Seçimlerin ardından özellikle ekonomik alanda iktidar gemi azıya almış bir şekilde saldırıya geçti. Işık hızıyla fakirleşiyoruz.
Liranın dolar karşısında erimesi, temel gıda maddelerine gelen arka arkaya zamlar, büyük şehirlerde ev kiralarında yaşanan astronomik artışlar biz emekçi ailelerinin ayakta kalmasını imkansız hale getiriyor.
Asgari ücrete ve emekli maaşlarına yapılan “zamlar” yapıldığı gün yok oluyor.
Karşımızda tüm hücreleriyle sermayeyi korumaya yemin etmiş bir iktidar var. Bir önceki ekonomi politikası ekonomik yoksullaşmayı net bir şekilde tetiklediğinde de sermaye gruplarının lehine adımlar atmıştı. Şimdi önceki ekonomi politikalardan bütünüyle vaz geçmiş ve faiz konusunda bambaşka adımlar atmaya başlamışken de fatura yoksullara kesiliyor.
Açlık ve yoksulluk sınırında yaşayan insanlar şehri halinde büyük şehirler.
Merkezi ilçelerde barınamayan milyonlarca insan var.
Liderlerin moralsizliğine değil tabana bak
Seçimlerin ardından milyonlarca işçinin günlük yaşamında acı ve yoksullukta bir değişiklik yok.
Daha derin bir yoksullaşmadan söz edebiliriz.
Aşağıda, seçimlerden önce varolan öfke bir yere kaybolmadı. Kaybolan bu öfkeye yanlış politikalarla seslenen liderlikler.
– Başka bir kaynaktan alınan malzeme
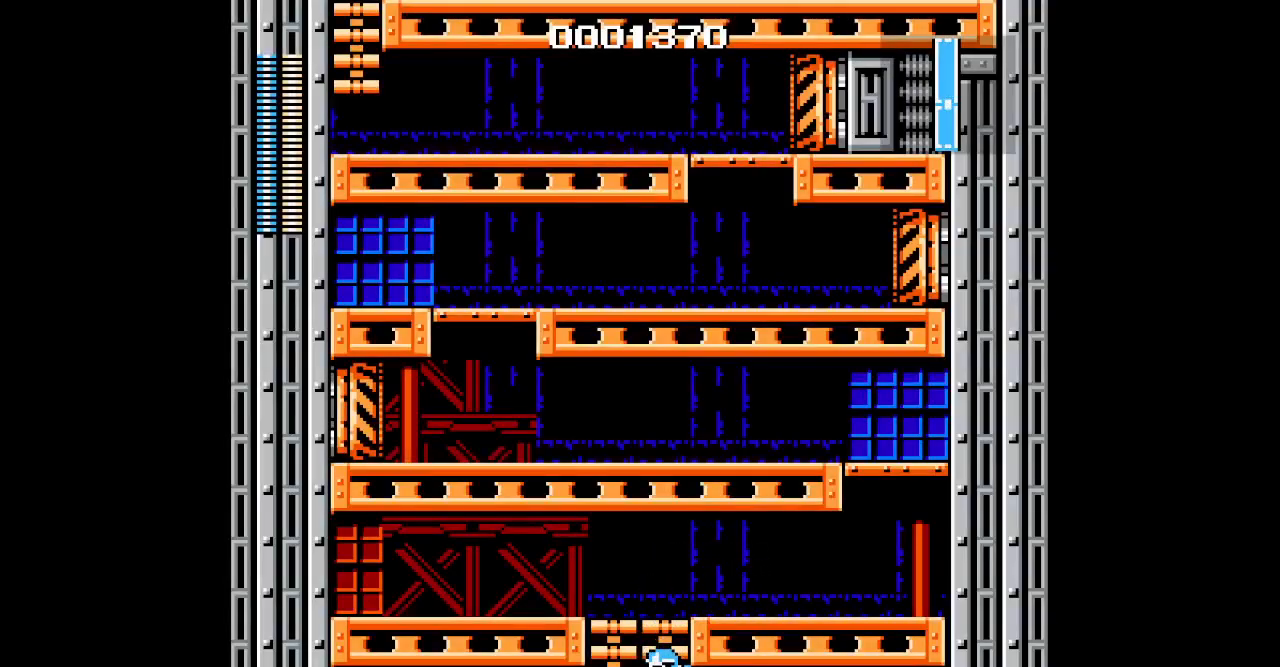
{"buttons": ["DPAD_UP"], "events": [[33, "DPAD_DOWN", "up"], [283, "DPAD_UP", "down"]]}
Liderliklerin hiç de abartılmaması gereken seçim yenilgisini varoluşun sorgulandığı bir başlangıç noktasına çevirmesi tabana bir sessizlik olarak yansıyor.
Bu sonsuza kadar sürecek bir sessizlik değil.
Aşağıda iktidar blokunun aşırı sağcı her uygulamasıyla karşılaşan her işçide bu öfkenin biriktiğine emin olabiliriz.
Bu yüzden sosyalistler morali bozulanlara ya da moral bozukluğu hakkında ahkam kesenlere değil, mücadele fırsatlarına odaklanmak zorunda.